Pak Jafar terbelalak.

“Kamu gila!”

“Dengar Jafar, kalau apa yang dikatakan para penjaga menara itu benar, maka ini satu-satunya kesempatan kita untuk mengakhiri semuanya. Kita tidak bisa selamanya hidup seperti ini!”

“Kalau kamu ingin hidup yang berbeda, pergilah dari desa ini, Somadi! Tidak ada yang akan berubah. Keruak dan Trawang adalah satu kesatuan, dan hidup kita ini adalah kutukan.”

Pak Jafar menggantung percakapan itu, meninggalkan Pak Somadi yang bimbang. Termenung oleh kata-kata Pak Jafar barusan. Sementara itu, Rami hanya diam. Dia tidak mengerti apa yang baru saja dibicarakan dua orang dewasa itu, yang Rami tahu, bapaknya sudah memanggil, dan kali ini sedikit membentak. Sepertinya perbincangan dengan Pak Somadi sudah membuat Pak Jafar marah.

Kerja bagus, Pak Somadi. Sekarang saya yang harus jadi korban, gerutu Rami.

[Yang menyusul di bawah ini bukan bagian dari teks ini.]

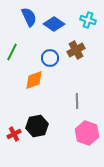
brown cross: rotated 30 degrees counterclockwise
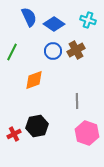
blue circle: moved 3 px right, 7 px up
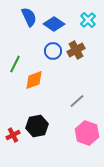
cyan cross: rotated 28 degrees clockwise
green line: moved 3 px right, 12 px down
gray line: rotated 49 degrees clockwise
red cross: moved 1 px left, 1 px down
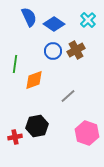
green line: rotated 18 degrees counterclockwise
gray line: moved 9 px left, 5 px up
red cross: moved 2 px right, 2 px down; rotated 16 degrees clockwise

Rami dan Pak Jafar memutar ke belakang rumah. Mereka sedang mengamati pintu belakang yang rusak akibat angin kencang tempo hari. Beberapa genteng rumahnya juga jatuh diterpa badai.

“Sudah separah ini?” Rami khawatir.

“Ya, cuaca sedang tidak bersahabat. Ini akan jadi musim yang merepotkan bagi kitaOh, ya, kamu pasang grendel pintu! Amak mau perbaiki atap.”

“SiapAmak!”

Kendati berseru siap, Rami tidak lantas melaksanakan tugas. Dia masuk ke rumahnya untuk mengambil radio, lalu setelah menemukan saluran yang pas, Rami mulai bekerja berlatar lantunan lagu klasik kesayangan.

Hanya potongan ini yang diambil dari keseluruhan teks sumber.